Mehndi is typically applied during Hindu weddings and festivals like Karva Chauth, Vat Purnima, Diwali, Bhai Dooj, Navratri, Durga Puja, and Teej. Muslims in South Asia also apply mehndi during Muslim weddings as well as festivals such as Eid al-Fitr and Eid al-Adha.
At Hindu and Sikh festivals, women often have henna applied to their hands, feet and sometimes the backs of their shoulders. Conversely, men usually have it applied on their arms, legs, back, and chest. For women, it is usually drawn on their palms, backs of their hands and on feet, where the design will be clearest due to contrast with the lighter skin on these surfaces, which naturally contains less of the pigment melanin.
The origin of "mehndi" is from the Sanskrit word "mendhika," which refers to a plant that releases a red dye. According to A Dictionary of Urdu, Classical Hindi and English Mehndi also refers to "the marriage-feast on the occasion of the bride's hands and feet being stained with henna."
The use of mehndi has its origins in the ancient Middle East and Indian subcontinent where it was used in civilizations such as Babylon and ancient Egypt. It was prevalent in fourth century in India, which is evident from cave art in the Deccan, specifically in the Ajanta Caves.
The paste is made from the powdered dry leaves of the henna plant, Lawsonia inermis.
Mehndi paste is usually applied to the skin using a plastic cone, a paintbrush, or a stick. Fifteen to twenty minutes after application, the mud will dry and begin to crack. The painted area is then wrapped with tissue, plastic, or medical tape to lock in body heat, creating a more intense colour on the skin. The wrap, which is not a traditional method, is worn for two to six hours, or sometimes overnight, and then removed.

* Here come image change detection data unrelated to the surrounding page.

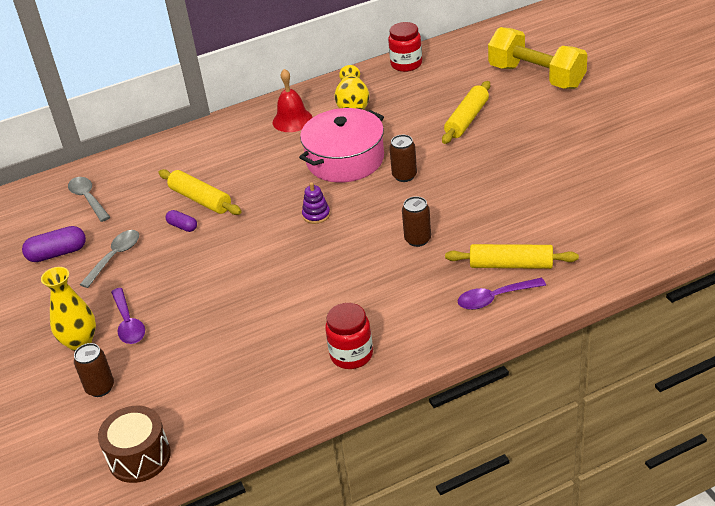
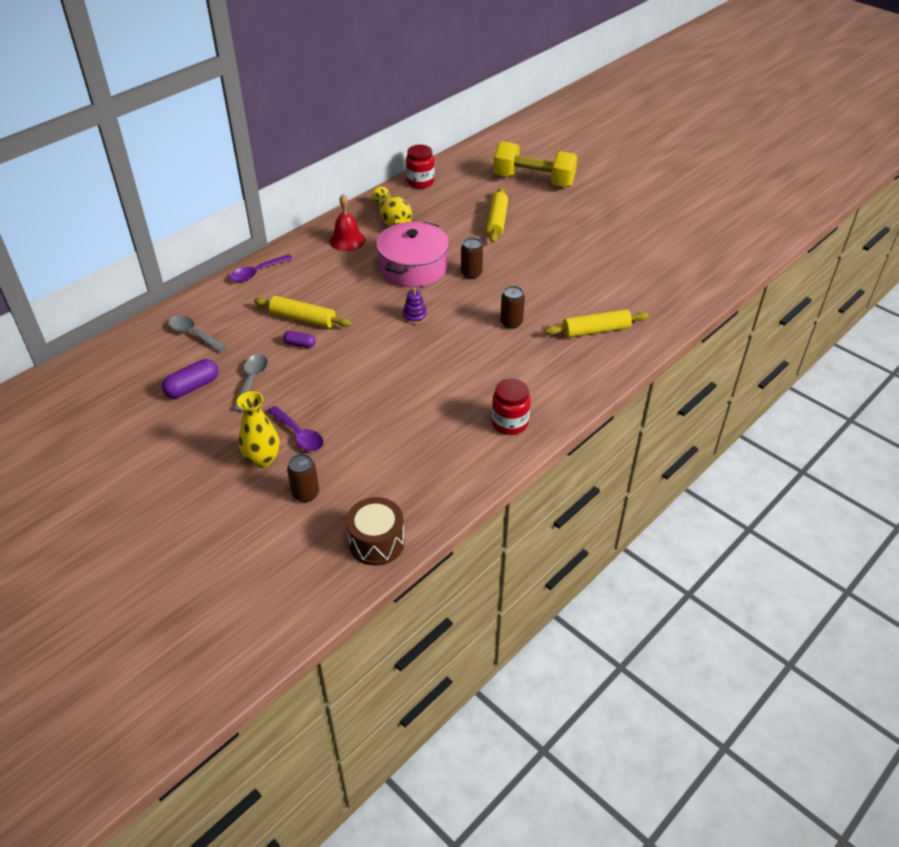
camera: 25 degrees left, 5 degrees up
(495, 298) = (598, 358): purple spoon -> purple spoon (257, 273)

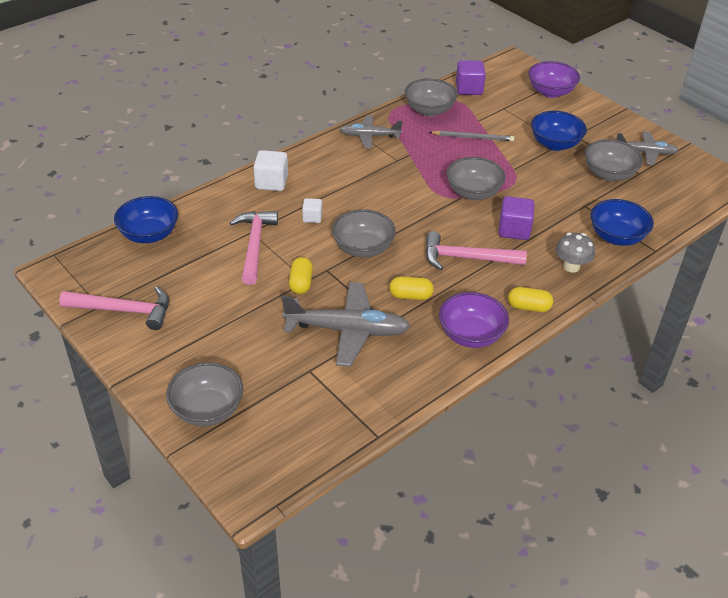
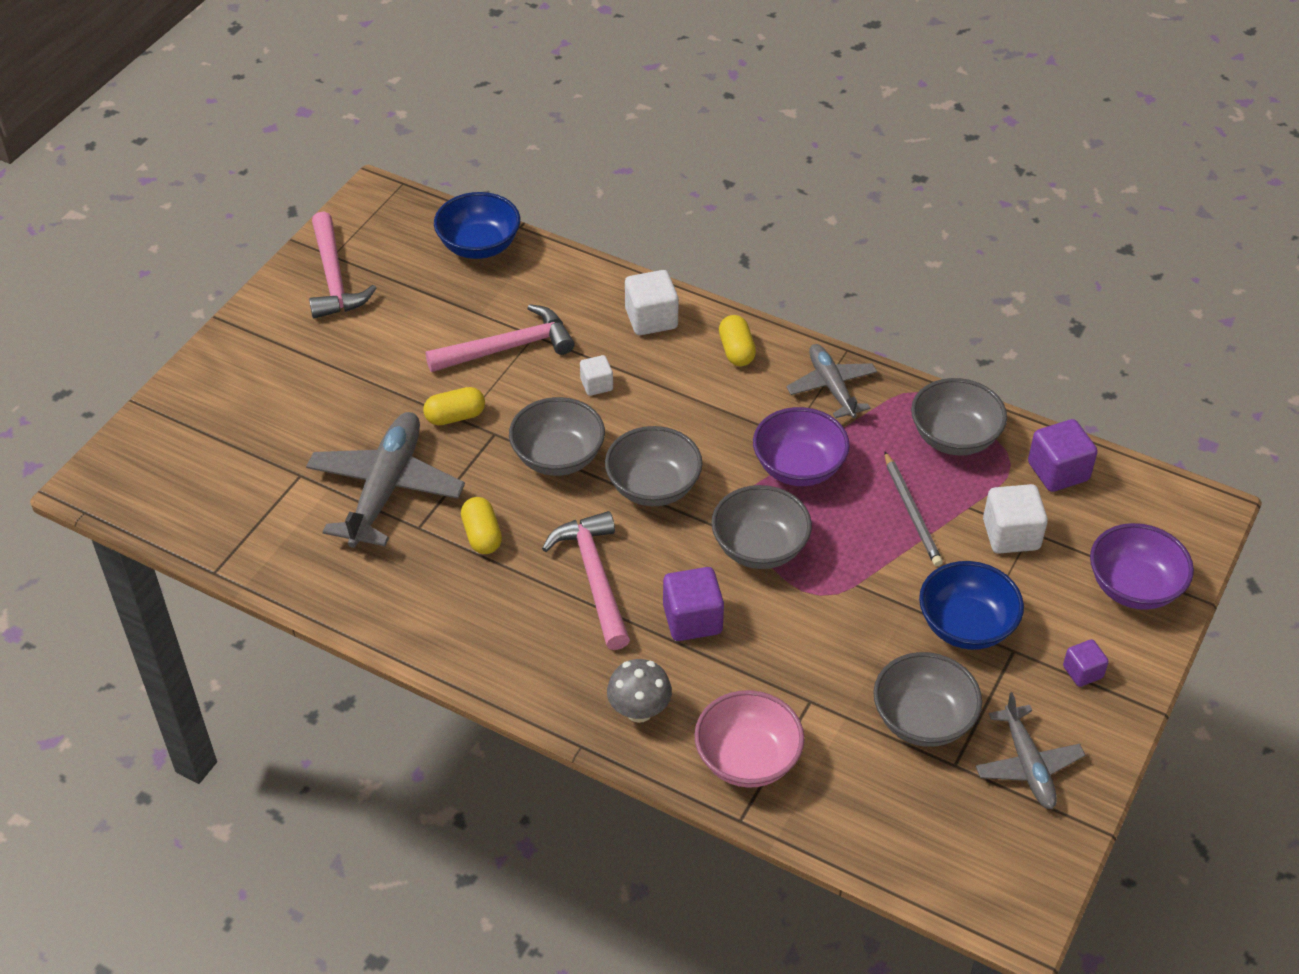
camera: 70 degrees right, 5 degrees up
(207, 410) = (204, 406): grey bowl -> grey bowl (653, 487)
(347, 330) = (385, 489): grey plane -> grey plane turned 150 degrees counterclockwise
(471, 335) = (431, 621): purple bowl -> purple bowl (798, 467)
(503, 114) = (1011, 535): none -> white cube
(528, 307) = (519, 675): yellow capsule -> yellow capsule (736, 351)
(595, 121) = (1082, 672): none -> purple cube
(616, 237) = (747, 759): blue bowl -> pink bowl

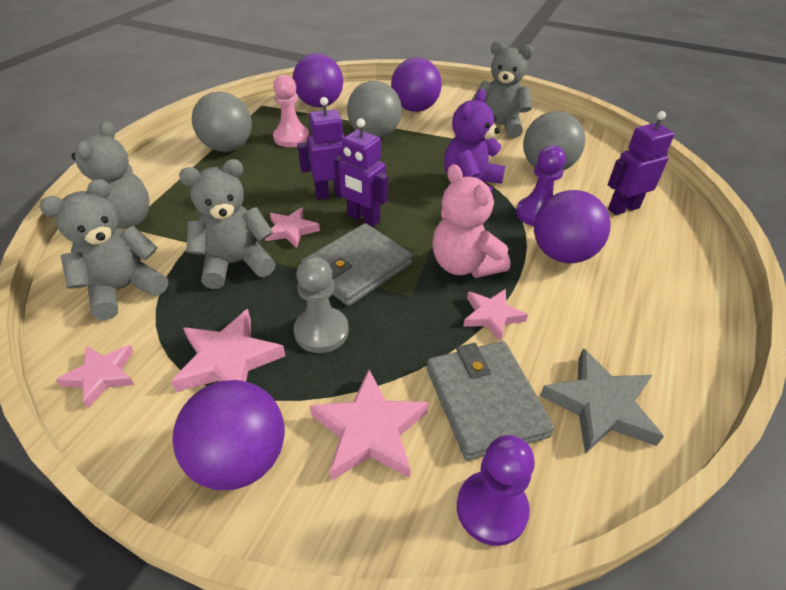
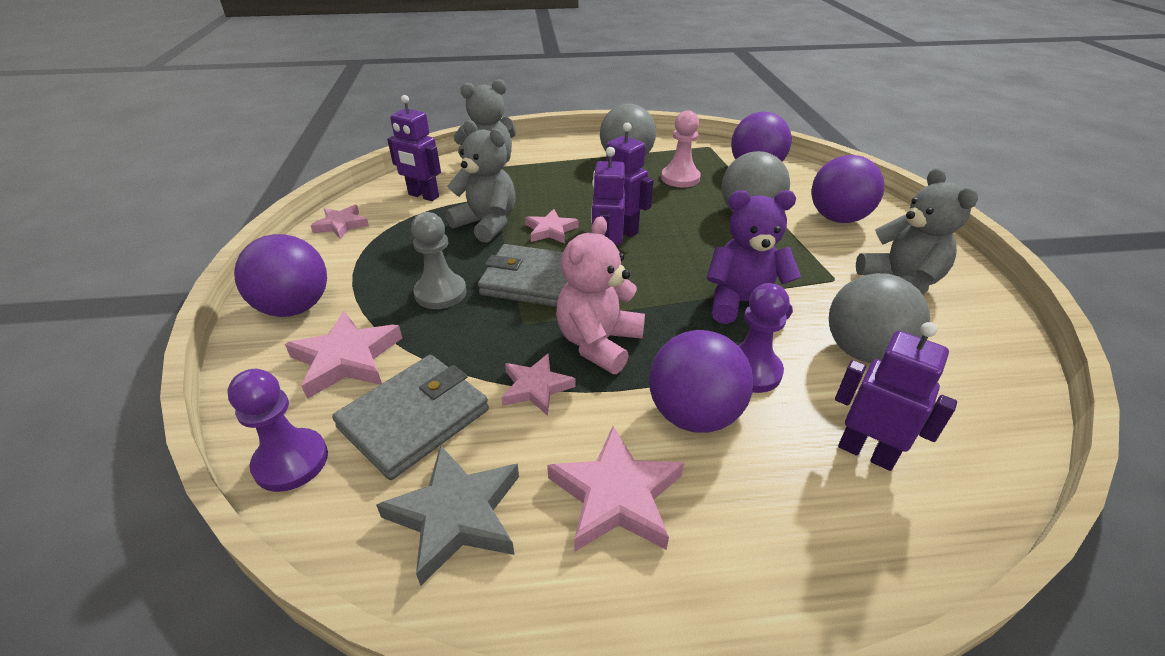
camera: 60 degrees right, 5 degrees down
(123, 289) = (423, 196): grey teddy bear -> purple robot
(228, 360) = (382, 264): pink star -> pink star (616, 495)

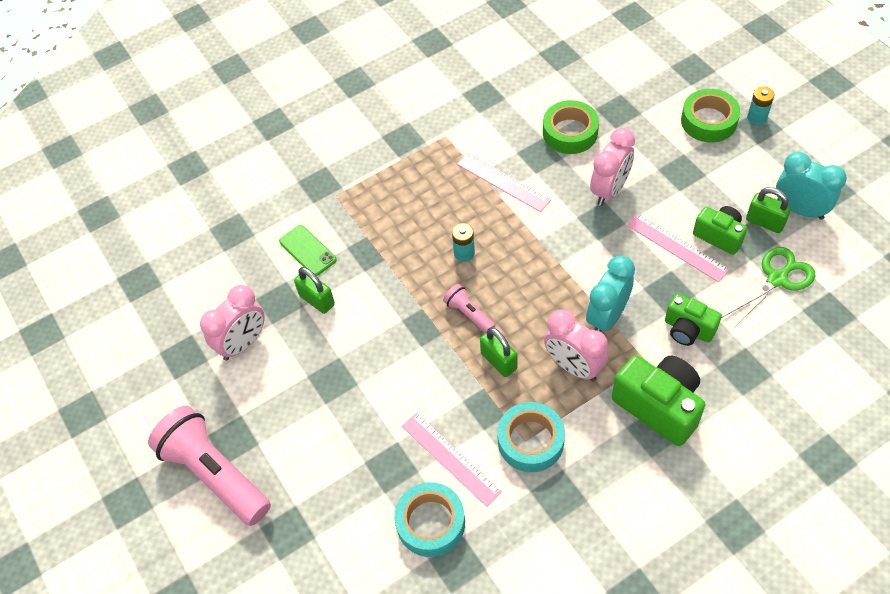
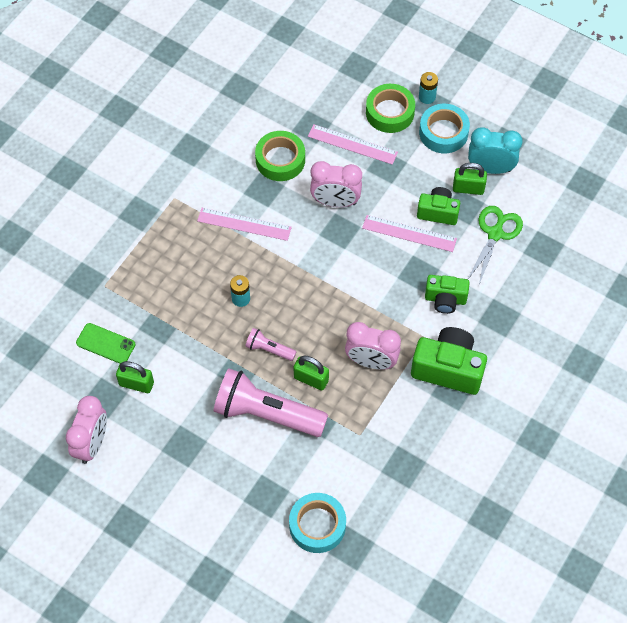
camera: 30 degrees left, 5 degrees up
(215, 474) = (126, 558): pink flashlight -> pink flashlight (266, 413)
(450, 458) = (309, 470): pink ruler -> pink ruler (352, 144)
(530, 441) = (364, 433): turquoise tape -> turquoise tape (443, 132)
(607, 317) = (379, 312): turquoise clock -> none
(609, 190) = (335, 202): pink clock -> pink clock turned 90 degrees clockwise

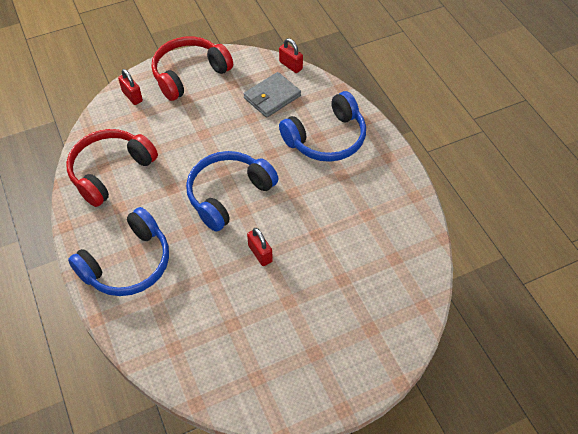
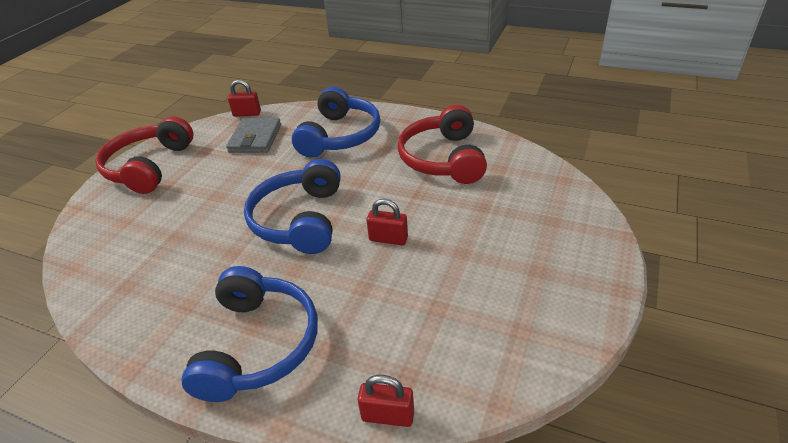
camera: 40 degrees left, 15 degrees down
(110, 171) = (139, 284): red headphones -> red headphones (443, 159)
(132, 96) = (98, 214): red padlock -> red padlock (388, 416)

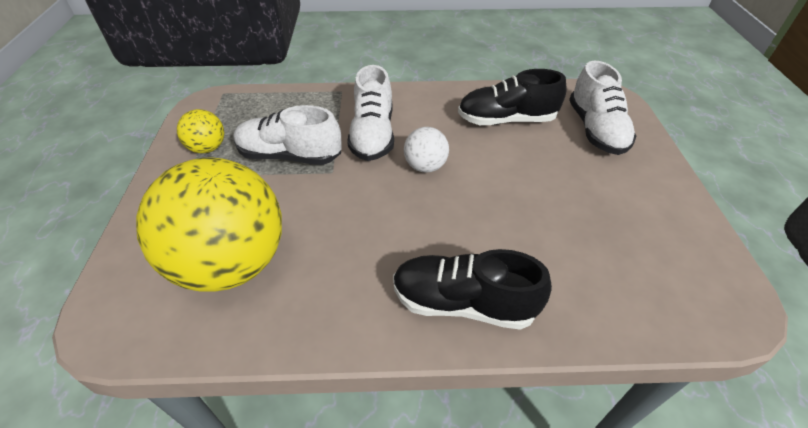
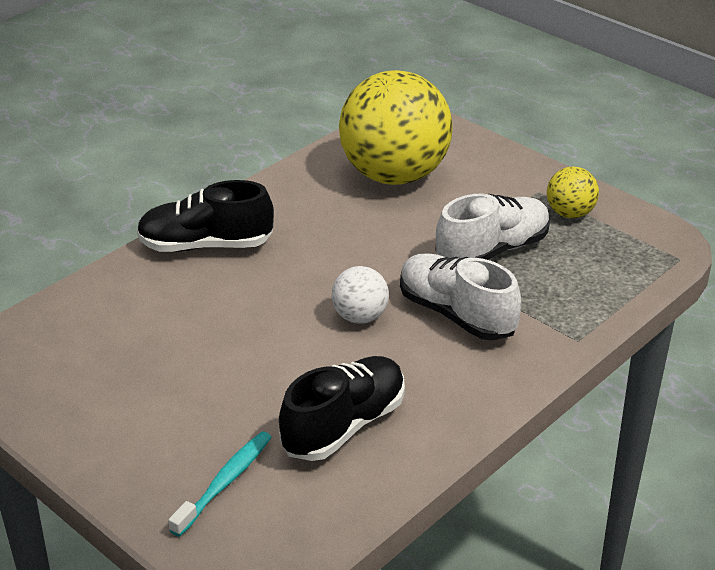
camera: 135 degrees right, 10 degrees down
(463, 303) = (206, 245): black shoe -> black shoe turned 150 degrees counterclockwise
(596, 130) = (224, 483): white shoe -> turquoise toothbrush

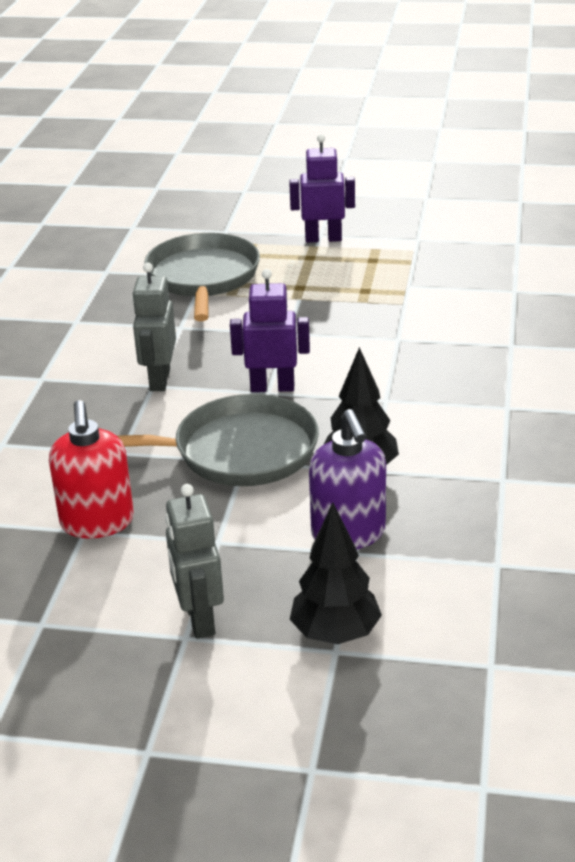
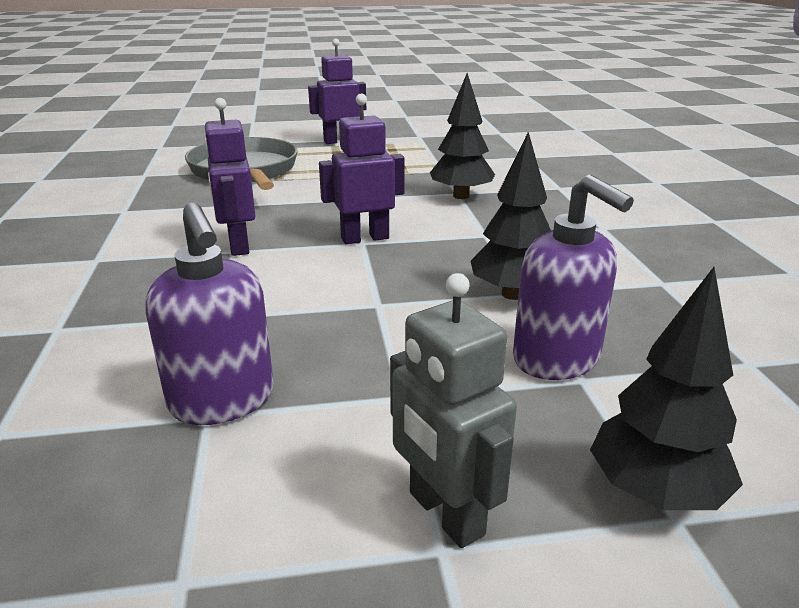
camera: 20 degrees left, 5 degrees down
(97, 523) = (222, 401): red soap dispenser -> purple soap dispenser
(159, 380) = (238, 245): grey robot -> purple robot
(238, 452) = (365, 296): grey pan -> none
(398, 344) = (461, 196): none -> black tree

When first removed, the henna design is pale to dark orange in colour and gradually darkens through oxidation, over the course of 24 to 72 hours. The final color is reddish brown and can last anywhere from one to three weeks depending on the quality and type of henna paste applied, as well as where it was applied on the body (thicker skin stains darker and longer than thin skin).
Likely due to the desire for a "tattoo-black" appearance, some people add the synthetic dye p-Phenylenediamine (PPD) to henna to give it a black colour. PPD may cause moderate to severe allergic reactions when applied to skin.
Mehndi is a ceremonial art form common in India, Pakistan, Bangladesh, Nepal and Afghanistan. It is typically applied during weddings for Sikh, Muslim and Hindu brides. In Rajasthan, the grooms are given designs that are often as elaborate as those for brides. In Assam, apart from marriage, it is broadly used by unmarried women during Rongali Bihu.
This pattern is drawn on the palm. Generally, it starts from one corner of the wrist and ends at finger tip on the opposite corner. Vine, lace, and flowers are the main elements of this pattern.
Mandala is a geometric configuration of symbols used in various spiritual traditions including Hinduism, Buddhism, Jainism and Shinto. Various configurations of Mandala are drawn on the center of palm in this mehndi pattern.